Passt der American Way?
So sehr es den eingefleischten, mit Inhalten und langem Atem beseelten PR-Profi schmerzt: Die Eingemeindung seines Fachs in das vom Budget her wesentlich potentere, aber deutlich kurzatmigere Marketing ist typisch amerikanisch und für den dortigen Markt genau richtig. „Wer einmal die Kundenmesse eines IT-Konzerns in den USA erlebt hat, weiß, wie sehr die Käufer dort auf die große Show abfahren“, sagt „HB“-Büroleiter Koenen. Was SAP dabei aber übersehe, sei die „Tatsache, dass IBM und Oracle dort ihren Heimatmarkt als Basis haben“.

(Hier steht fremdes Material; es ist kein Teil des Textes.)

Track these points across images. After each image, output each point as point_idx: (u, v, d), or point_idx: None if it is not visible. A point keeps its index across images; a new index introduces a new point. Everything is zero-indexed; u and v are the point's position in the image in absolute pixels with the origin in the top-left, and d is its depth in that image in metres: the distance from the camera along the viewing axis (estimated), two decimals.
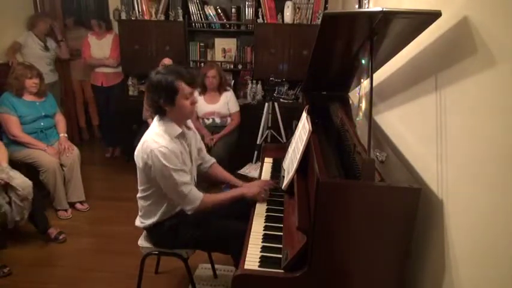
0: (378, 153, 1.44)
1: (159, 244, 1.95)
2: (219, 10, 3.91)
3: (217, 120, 3.65)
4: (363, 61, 1.64)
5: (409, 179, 1.33)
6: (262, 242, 1.61)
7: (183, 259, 1.96)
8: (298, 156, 1.74)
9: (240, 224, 1.82)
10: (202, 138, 3.03)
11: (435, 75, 1.36)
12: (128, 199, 2.81)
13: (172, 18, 3.88)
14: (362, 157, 1.38)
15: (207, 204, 1.85)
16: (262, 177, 2.20)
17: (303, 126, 1.80)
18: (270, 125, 3.72)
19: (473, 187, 1.09)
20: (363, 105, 2.09)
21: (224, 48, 4.06)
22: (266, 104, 3.67)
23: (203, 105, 3.58)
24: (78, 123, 4.82)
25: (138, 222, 1.96)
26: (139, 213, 1.95)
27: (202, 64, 4.03)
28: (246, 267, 1.44)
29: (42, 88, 3.16)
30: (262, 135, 3.72)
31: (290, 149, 1.98)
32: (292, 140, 1.99)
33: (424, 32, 1.32)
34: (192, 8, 3.92)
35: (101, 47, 4.01)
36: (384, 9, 1.15)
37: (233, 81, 4.09)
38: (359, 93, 2.21)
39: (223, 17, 3.94)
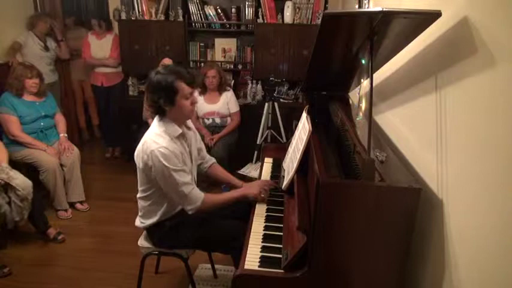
0: (378, 153, 1.44)
1: (159, 244, 1.95)
2: (219, 10, 3.91)
3: (217, 120, 3.65)
4: (363, 61, 1.64)
5: (409, 179, 1.33)
6: (262, 242, 1.61)
7: (183, 259, 1.96)
8: (298, 156, 1.74)
9: (240, 224, 1.82)
10: (202, 138, 3.03)
11: (435, 75, 1.36)
12: (128, 199, 2.82)
13: (172, 18, 3.88)
14: (362, 157, 1.38)
15: (208, 204, 1.85)
16: (262, 177, 2.20)
17: (303, 126, 1.80)
18: (270, 125, 3.72)
19: (474, 187, 1.09)
20: (363, 105, 2.09)
21: (224, 48, 4.06)
22: (266, 104, 3.67)
23: (203, 105, 3.58)
24: (78, 123, 4.82)
25: (138, 222, 1.96)
26: (140, 214, 1.95)
27: (202, 64, 4.02)
28: (246, 267, 1.44)
29: (42, 88, 3.17)
30: (262, 135, 3.72)
31: (290, 149, 1.98)
32: (292, 140, 1.99)
33: (424, 32, 1.32)
34: (192, 8, 3.92)
35: (101, 46, 4.01)
36: (384, 9, 1.15)
37: (233, 81, 4.09)
38: (359, 93, 2.22)
39: (223, 17, 3.93)
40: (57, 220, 3.08)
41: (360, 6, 2.63)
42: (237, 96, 3.91)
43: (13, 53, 3.67)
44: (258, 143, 3.72)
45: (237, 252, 1.57)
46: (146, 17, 3.91)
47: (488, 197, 1.03)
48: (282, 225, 1.69)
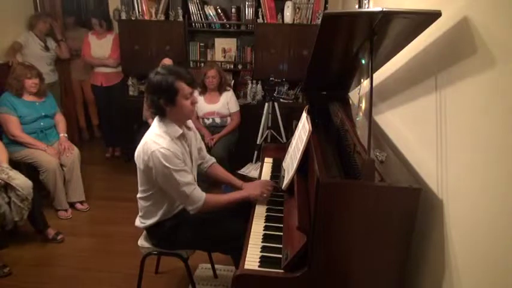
0: (377, 153, 1.44)
1: (159, 244, 1.95)
2: (219, 10, 3.91)
3: (217, 120, 3.65)
4: (363, 61, 1.64)
5: (409, 179, 1.33)
6: (262, 242, 1.61)
7: (183, 259, 1.96)
8: (298, 156, 1.74)
9: (240, 224, 1.82)
10: (202, 138, 3.03)
11: (435, 75, 1.36)
12: (128, 199, 2.82)
13: (172, 18, 3.88)
14: (362, 157, 1.38)
15: (210, 204, 1.84)
16: (262, 177, 2.20)
17: (303, 126, 1.80)
18: (270, 125, 3.72)
19: (474, 187, 1.09)
20: (363, 105, 2.09)
21: (224, 48, 4.06)
22: (266, 104, 3.67)
23: (203, 105, 3.58)
24: (78, 123, 4.82)
25: (138, 222, 1.95)
26: (140, 214, 1.95)
27: (202, 64, 4.03)
28: (246, 267, 1.44)
29: (42, 88, 3.17)
30: (262, 135, 3.72)
31: (290, 149, 1.98)
32: (292, 140, 1.99)
33: (424, 32, 1.32)
34: (192, 8, 3.92)
35: (101, 46, 4.00)
36: (384, 9, 1.15)
37: (233, 81, 4.09)
38: (359, 93, 2.21)
39: (223, 17, 3.93)
40: (57, 220, 3.08)
41: (360, 6, 2.63)
42: (237, 96, 3.91)
43: (13, 53, 3.66)
44: (258, 143, 3.72)
45: (237, 252, 1.57)
46: (146, 17, 3.91)
47: (488, 197, 1.03)
48: (282, 225, 1.69)
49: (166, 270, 2.48)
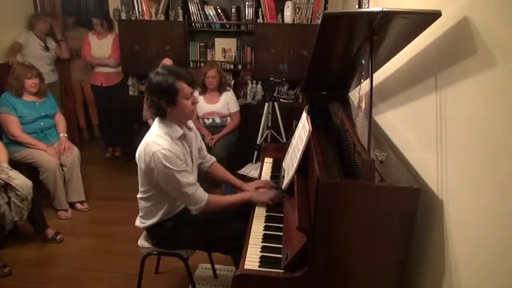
0: (377, 153, 1.44)
1: (160, 244, 1.95)
2: (219, 10, 3.91)
3: (217, 120, 3.65)
4: (363, 61, 1.64)
5: (409, 179, 1.33)
6: (262, 242, 1.61)
7: (183, 259, 1.96)
8: (298, 156, 1.74)
9: (240, 224, 1.82)
10: (203, 137, 3.03)
11: (435, 75, 1.36)
12: (128, 199, 2.82)
13: (172, 18, 3.88)
14: (362, 157, 1.38)
15: (212, 205, 1.84)
16: (262, 177, 2.20)
17: (303, 126, 1.80)
18: (270, 125, 3.72)
19: (474, 187, 1.09)
20: (363, 105, 2.08)
21: (224, 48, 4.06)
22: (266, 104, 3.67)
23: (203, 105, 3.58)
24: (78, 123, 4.82)
25: (139, 222, 1.95)
26: (140, 214, 1.95)
27: (202, 64, 4.03)
28: (246, 267, 1.44)
29: (42, 88, 3.17)
30: (262, 135, 3.72)
31: (290, 149, 1.98)
32: (292, 140, 1.99)
33: (424, 32, 1.32)
34: (192, 8, 3.92)
35: (101, 46, 4.00)
36: (384, 9, 1.15)
37: (233, 81, 4.09)
38: (359, 93, 2.21)
39: (223, 17, 3.94)
40: (57, 220, 3.08)
41: (360, 6, 2.63)
42: (237, 96, 3.91)
43: (13, 53, 3.66)
44: (258, 143, 3.72)
45: (237, 252, 1.57)
46: (146, 17, 3.91)
47: (488, 197, 1.03)
48: (282, 225, 1.69)
49: (166, 270, 2.48)
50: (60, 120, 3.32)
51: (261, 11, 3.78)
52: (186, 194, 1.78)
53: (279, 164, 2.13)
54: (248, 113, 3.81)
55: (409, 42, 1.43)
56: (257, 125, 3.71)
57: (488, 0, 1.08)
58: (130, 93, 4.16)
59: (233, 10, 3.92)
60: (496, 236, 0.99)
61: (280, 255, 1.49)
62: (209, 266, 2.45)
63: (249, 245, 1.58)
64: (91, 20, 4.03)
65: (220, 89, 3.60)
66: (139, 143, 1.82)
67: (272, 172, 2.27)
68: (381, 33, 1.34)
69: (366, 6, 2.50)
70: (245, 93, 4.10)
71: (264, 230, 1.69)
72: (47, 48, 3.91)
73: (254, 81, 4.02)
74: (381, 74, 1.89)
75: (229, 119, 3.67)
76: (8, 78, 3.09)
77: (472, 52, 1.12)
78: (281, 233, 1.63)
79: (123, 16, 3.91)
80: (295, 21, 3.76)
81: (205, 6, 3.91)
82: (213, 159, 2.19)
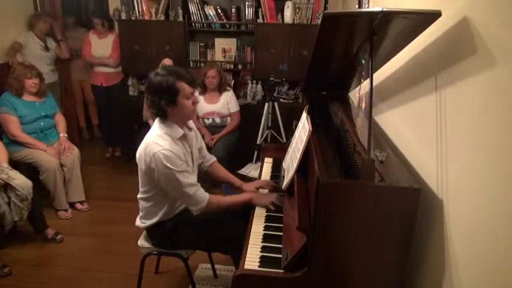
0: (377, 153, 1.44)
1: (160, 244, 1.95)
2: (219, 10, 3.91)
3: (217, 120, 3.65)
4: (363, 61, 1.64)
5: (409, 179, 1.33)
6: (262, 242, 1.61)
7: (183, 259, 1.96)
8: (298, 156, 1.74)
9: (240, 224, 1.82)
10: (202, 137, 3.03)
11: (435, 75, 1.36)
12: (128, 199, 2.82)
13: (172, 18, 3.88)
14: (362, 157, 1.38)
15: (213, 205, 1.84)
16: (262, 177, 2.20)
17: (303, 126, 1.80)
18: (270, 125, 3.72)
19: (474, 187, 1.09)
20: (363, 105, 2.08)
21: (224, 48, 4.06)
22: (266, 104, 3.67)
23: (203, 105, 3.58)
24: (78, 123, 4.82)
25: (139, 222, 1.96)
26: (140, 214, 1.95)
27: (202, 64, 4.03)
28: (246, 267, 1.44)
29: (42, 88, 3.16)
30: (262, 135, 3.72)
31: (290, 149, 1.98)
32: (292, 140, 1.99)
33: (424, 32, 1.32)
34: (192, 8, 3.92)
35: (101, 46, 4.00)
36: (384, 9, 1.15)
37: (233, 81, 4.09)
38: (359, 93, 2.21)
39: (223, 17, 3.93)
40: (57, 220, 3.08)
41: (360, 6, 2.63)
42: (237, 96, 3.91)
43: (13, 53, 3.66)
44: (258, 143, 3.72)
45: (237, 252, 1.57)
46: (146, 17, 3.91)
47: (488, 197, 1.03)
48: (282, 225, 1.69)
49: (166, 270, 2.48)
50: (60, 120, 3.32)
51: (261, 11, 3.78)
52: (187, 194, 1.78)
53: (279, 164, 2.13)
54: (248, 113, 3.81)
55: (409, 42, 1.43)
56: (257, 125, 3.71)
57: (488, 0, 1.08)
58: (130, 93, 4.16)
59: (233, 10, 3.92)
60: (496, 236, 0.99)
61: (280, 255, 1.49)
62: (209, 266, 2.45)
63: (249, 245, 1.58)
64: (91, 20, 4.03)
65: (220, 89, 3.60)
66: (139, 143, 1.82)
67: (272, 172, 2.27)
68: (381, 33, 1.34)
69: (366, 6, 2.50)
70: (245, 93, 4.10)
71: (264, 230, 1.69)
72: (47, 48, 3.91)
73: (254, 81, 4.02)
74: (381, 74, 1.89)
75: (229, 119, 3.67)
76: (8, 78, 3.09)
77: (472, 52, 1.12)
78: (281, 233, 1.63)
79: (123, 16, 3.91)
80: (295, 21, 3.76)
81: (205, 6, 3.91)
82: (213, 158, 2.19)
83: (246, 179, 3.36)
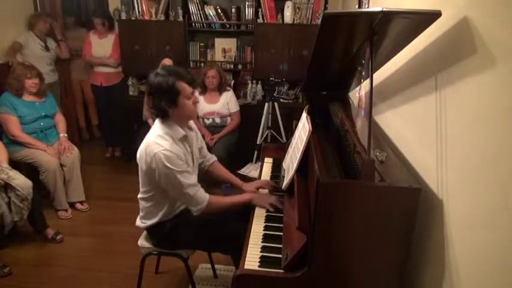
0: (377, 153, 1.44)
1: (160, 244, 1.95)
2: (219, 10, 3.91)
3: (217, 120, 3.65)
4: (363, 61, 1.64)
5: (409, 179, 1.33)
6: (262, 242, 1.61)
7: (183, 259, 1.96)
8: (298, 156, 1.74)
9: (240, 224, 1.82)
10: (202, 137, 3.03)
11: (435, 75, 1.36)
12: (128, 199, 2.82)
13: (172, 18, 3.88)
14: (362, 157, 1.38)
15: (214, 206, 1.84)
16: (262, 177, 2.20)
17: (303, 126, 1.80)
18: (270, 125, 3.72)
19: (474, 187, 1.09)
20: (363, 105, 2.08)
21: (224, 48, 4.06)
22: (266, 104, 3.67)
23: (203, 105, 3.58)
24: (78, 123, 4.82)
25: (139, 222, 1.96)
26: (141, 214, 1.95)
27: (202, 64, 4.03)
28: (246, 267, 1.44)
29: (42, 88, 3.16)
30: (262, 135, 3.73)
31: (290, 149, 1.98)
32: (292, 140, 1.99)
33: (424, 32, 1.32)
34: (192, 8, 3.92)
35: (102, 46, 4.00)
36: (384, 9, 1.15)
37: (233, 81, 4.09)
38: (359, 93, 2.21)
39: (223, 17, 3.94)
40: (57, 220, 3.08)
41: (360, 6, 2.63)
42: (237, 96, 3.91)
43: (13, 53, 3.66)
44: (258, 143, 3.72)
45: (237, 252, 1.57)
46: (146, 17, 3.91)
47: (488, 197, 1.03)
48: (282, 225, 1.69)
49: (166, 270, 2.48)
50: (60, 120, 3.32)
51: (261, 11, 3.78)
52: (187, 194, 1.78)
53: (279, 164, 2.13)
54: (248, 113, 3.81)
55: (409, 42, 1.43)
56: (257, 125, 3.71)
57: (488, 0, 1.08)
58: (130, 93, 4.16)
59: (233, 10, 3.92)
60: (496, 236, 0.99)
61: (280, 255, 1.49)
62: (209, 266, 2.45)
63: (249, 245, 1.58)
64: (91, 20, 4.03)
65: (220, 89, 3.60)
66: (139, 143, 1.82)
67: (272, 172, 2.27)
68: (381, 33, 1.34)
69: (366, 6, 2.50)
70: (245, 93, 4.10)
71: (264, 230, 1.69)
72: (47, 48, 3.91)
73: (254, 81, 4.02)
74: (381, 74, 1.89)
75: (229, 119, 3.67)
76: (8, 78, 3.09)
77: (472, 52, 1.12)
78: (281, 233, 1.63)
79: (123, 16, 3.91)
80: (295, 21, 3.76)
81: (205, 6, 3.91)
82: (214, 158, 2.19)
83: (246, 179, 3.36)
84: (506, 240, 0.94)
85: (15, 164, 2.85)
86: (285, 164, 2.00)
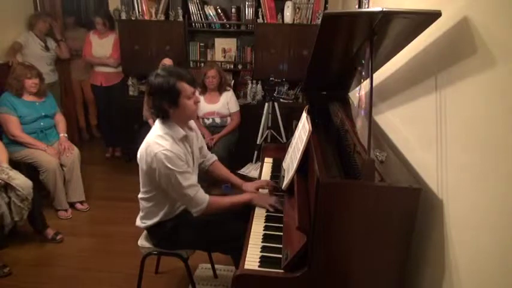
0: (377, 153, 1.44)
1: (160, 244, 1.95)
2: (219, 10, 3.91)
3: (217, 120, 3.65)
4: (363, 61, 1.64)
5: (409, 179, 1.33)
6: (262, 242, 1.61)
7: (183, 259, 1.96)
8: (298, 156, 1.74)
9: (240, 224, 1.82)
10: (202, 137, 3.04)
11: (435, 75, 1.36)
12: (128, 199, 2.82)
13: (172, 18, 3.88)
14: (362, 157, 1.38)
15: (213, 206, 1.84)
16: (262, 177, 2.20)
17: (303, 126, 1.80)
18: (270, 125, 3.72)
19: (474, 187, 1.09)
20: (363, 105, 2.08)
21: (224, 48, 4.07)
22: (266, 104, 3.67)
23: (203, 105, 3.58)
24: (78, 123, 4.82)
25: (139, 222, 1.95)
26: (141, 214, 1.95)
27: (202, 64, 4.03)
28: (246, 267, 1.44)
29: (42, 88, 3.16)
30: (262, 135, 3.73)
31: (290, 149, 1.98)
32: (292, 140, 1.99)
33: (424, 32, 1.32)
34: (192, 8, 3.92)
35: (102, 46, 4.00)
36: (384, 9, 1.15)
37: (233, 81, 4.09)
38: (359, 93, 2.21)
39: (223, 17, 3.94)
40: (57, 220, 3.08)
41: (360, 6, 2.63)
42: (237, 96, 3.91)
43: (13, 53, 3.66)
44: (258, 143, 3.72)
45: (237, 252, 1.57)
46: (146, 17, 3.92)
47: (488, 197, 1.03)
48: (282, 225, 1.69)
49: (166, 270, 2.48)
50: (60, 120, 3.32)
51: (261, 11, 3.78)
52: (187, 195, 1.78)
53: (279, 164, 2.13)
54: (248, 113, 3.81)
55: (409, 42, 1.43)
56: (257, 125, 3.71)
57: (488, 0, 1.08)
58: (130, 93, 4.16)
59: (233, 10, 3.92)
60: (496, 236, 0.99)
61: (280, 255, 1.49)
62: (209, 266, 2.45)
63: (249, 245, 1.58)
64: (91, 20, 4.03)
65: (220, 89, 3.60)
66: (139, 143, 1.81)
67: (272, 172, 2.27)
68: (381, 33, 1.34)
69: (366, 6, 2.50)
70: (245, 93, 4.10)
71: (264, 230, 1.69)
72: (47, 48, 3.91)
73: (254, 81, 4.02)
74: (381, 74, 1.89)
75: (229, 119, 3.67)
76: (8, 78, 3.09)
77: (472, 52, 1.12)
78: (281, 233, 1.63)
79: (123, 16, 3.91)
80: (295, 21, 3.76)
81: (205, 6, 3.91)
82: (214, 157, 2.19)
83: (246, 179, 3.36)
84: (506, 240, 0.94)
85: (15, 164, 2.85)
86: (285, 164, 2.00)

„Eine SAP hat diesen aber in Europa“, unterstreicht Koenen, „es ist keineswegs gesagt, dass die kommunikativen Rezepte einer Oracle oder IBM auch bei SAP funktionieren.“


Software-Riese SAP: Meilensteine bei der Verschiebung des Machtgefüges in Richtung USA
Seit der Ära von Léo Apotheker scheint SAP vor allem mit sich selbst beschäftigt zu sein. Nach dem laut Co-CEO Jim Hagemann Snabe „mit Abstand größten Umbau in der Geschichte“ ab 2010 sorgt aktuell die Verlagerung zentraler Kompetenzen des Konzerns in die USA intern für Unruhe. Das erklärte Ziel der seit gut dreieinhalb Jahren amtierenden Doppelspitze Snabe/McDermott ist, die deutsche Marke SAP zu globalisieren. Mai 2010: Co-CEO Jim Hagemann Snabe kündigt an, die Zahl der Hierarchiestufen bei SAP von zuvor bis zu zehn auf vier zu reduzieren und den Teams wieder mehr Verantwortung zu übertragen. Neben der klassischen Managementkarriere soll eine Fachkarriere ermöglicht werden. Snabe spricht vom „mit Abstand größten Umbau in der Geschichte von SAP“. Dezember 2011: Der für mehr Kundennähe und schnellere Prozesse als „Lean“-Programm im Frühjahr 2010 gestartete Umbau geht nur schleppend voran. Stattdessen zeigen sich deutliche Reibungsverluste innerhalb der Belegschaft. SAP erklärt, man wolle die Eigenverantwortung der Entwicklerteams stärken und „mehr individuellen Gestaltungsraum“ schaffen. Mai 2013: SAP kündigt an, Marketing und PR unter der Leitung von Chief Marketing Officer Jonathan Becher in Palo Alto/Kalifornien zusammenzuführen. Unter Becher, nunmehr Chief Marketing and Communications Officer, erarbeiten Vertreter beider Bereiche laut SAP seither „gemeinschaftlich die Ausrichtung und Struktur“ der neu geschaffenen Einheit. Juni 2013: Victoria Clarke wird als erste Amerikanerin in der SAP-Geschichte auf den Posten der Kommunikationschefin berufen. Sie berichtet direkt an Becher. Die frühere Agentur-Frau (Hill+Knowlton) hatte sich vor allem im Team des einstigen US-Verteidigungsministers Donald Rumsfeld und als Wahlkampf-Managerin von George W. Bush einen Namen gemacht. Juli 2013: Co-CEO Snabe fordert nachdrücklich, SAP müsse globaler werden: „Der Kampf in unserer Branche wird in den USA entschieden.“ Im Zuge umfassender Restrukturierungen hatte zuvor unteranderem der in den USA ansässige Entwicklungsvorstand Vishal Sikka mehr Kompetenzen erhalten. Zugleich verteidigt Snabe das Führungsmodell der SAP-Doppelspitze. 21. Juli 2013: SAP teilt offiziell mit, Co-CEO Snabe werde im Mai 2014 – drei Jahre vor Ablauf seines Vertrages – in den Aufsichtsrat wechseln. Der gebürtige Däne nennt private Gründe für seinen Rückzug, der offenbar jedoch nicht freiwillig erfolgt. Angeblich soll Snabe den internen Machtkampf mit Co-Chef Bill McDermott verloren haben.